TASK REQUIREMENTS:
Write out every entry exactly as given, but omit the pictures.

SOURCE MATERIAL:
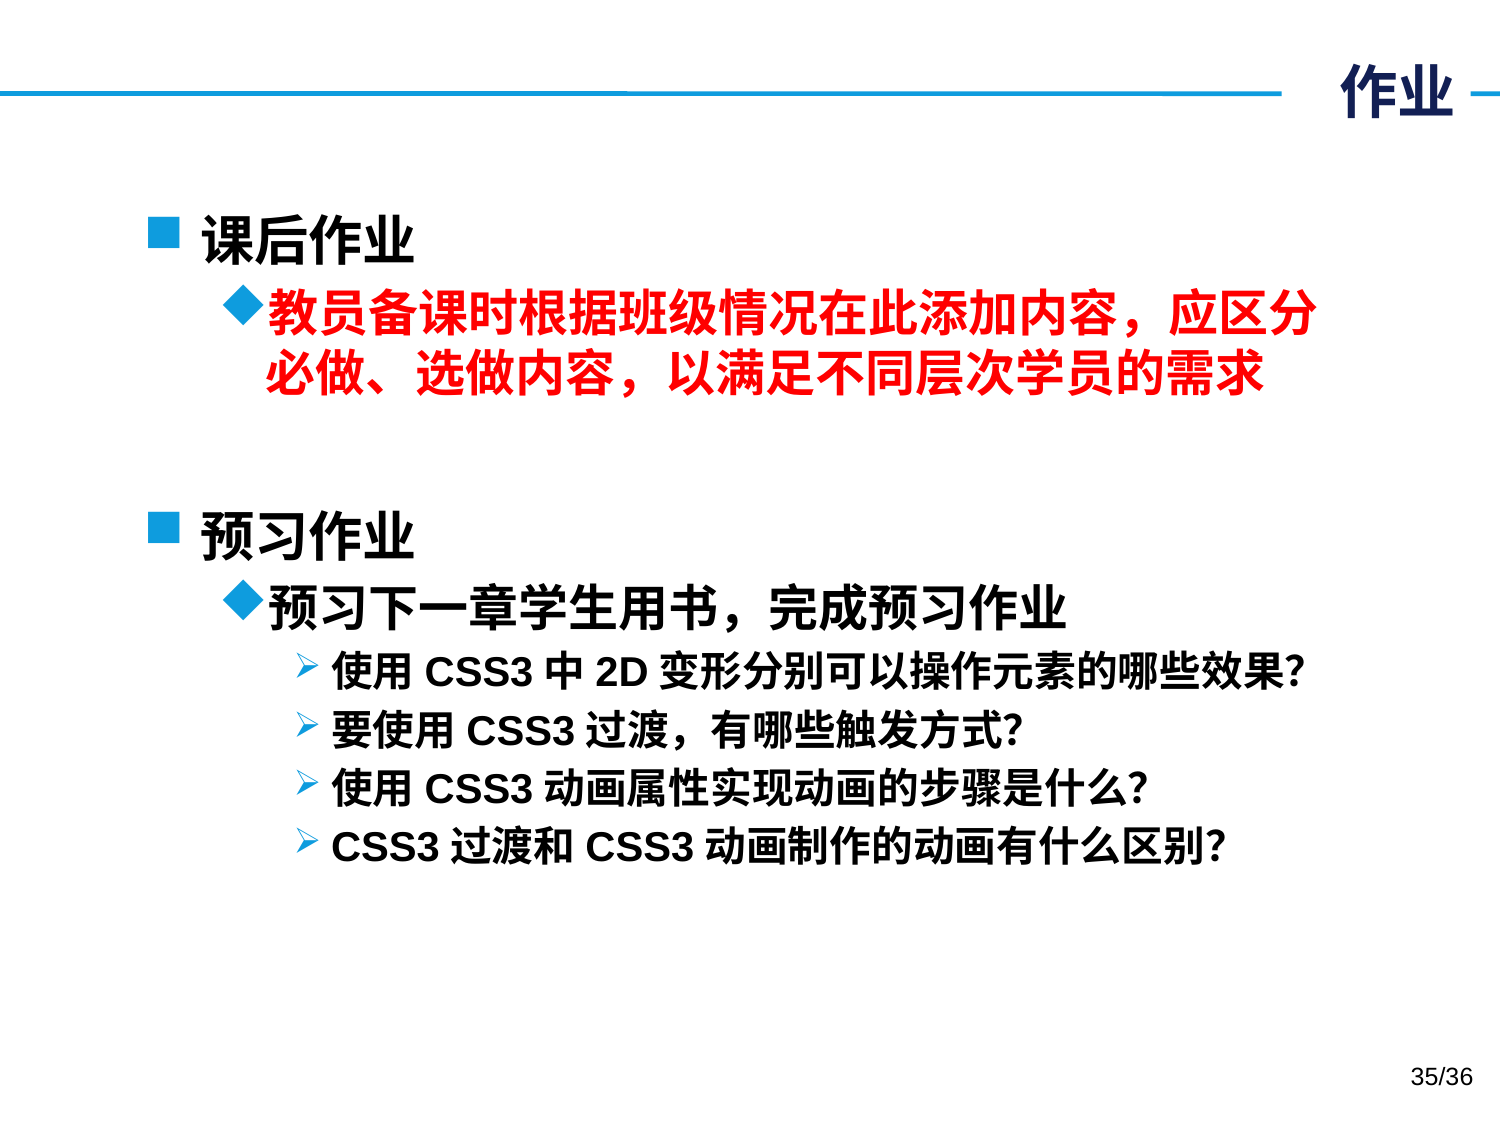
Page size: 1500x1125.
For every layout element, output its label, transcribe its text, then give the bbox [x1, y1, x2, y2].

list 课后作业 教员备课时根据班级情况在此添加内容，应区分必做、选做内容，以满足不同层次学员的需求 预习作业 预习下一章学生用书，完成预习作业 使用CSS3中2D变形分别可以操作元素的哪些效果？ 要使用CSS3过渡，有哪些触发方式？ 使用CSS3动画属性实现动画的步骤是什么？ CSS3过渡和CSS3动画制作的动画有什么区别？ [128, 199, 1383, 1043]
title 作业 [1281, 46, 1471, 133]
slide_number 35/36 [1138, 1053, 1489, 1114]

EXERCISE OUTPUT:
Page size: 1500x1125.
For every layout element, output its label, transcribe its text, then give the bbox [x1, y1, x2, y2].

list 课后作业 教员备课时根据班级情况在此添加内容，应区分必做、选做内容，以满足不同层次学员的需求 预习作业 预习下一章学生用书，完成预习作业 使用CSS3中2D变形分别可以操作元素的哪些效果？ 要使用CSS3过渡，有哪些触发方式？ 使用CSS3动画属性实现动画的步骤是什么？ CSS3过渡和CSS3动画制作的动画有什么区别？ [128, 199, 1383, 1043]
title 作业 [1281, 46, 1471, 133]
slide_number 35/36 [1138, 1053, 1489, 1114]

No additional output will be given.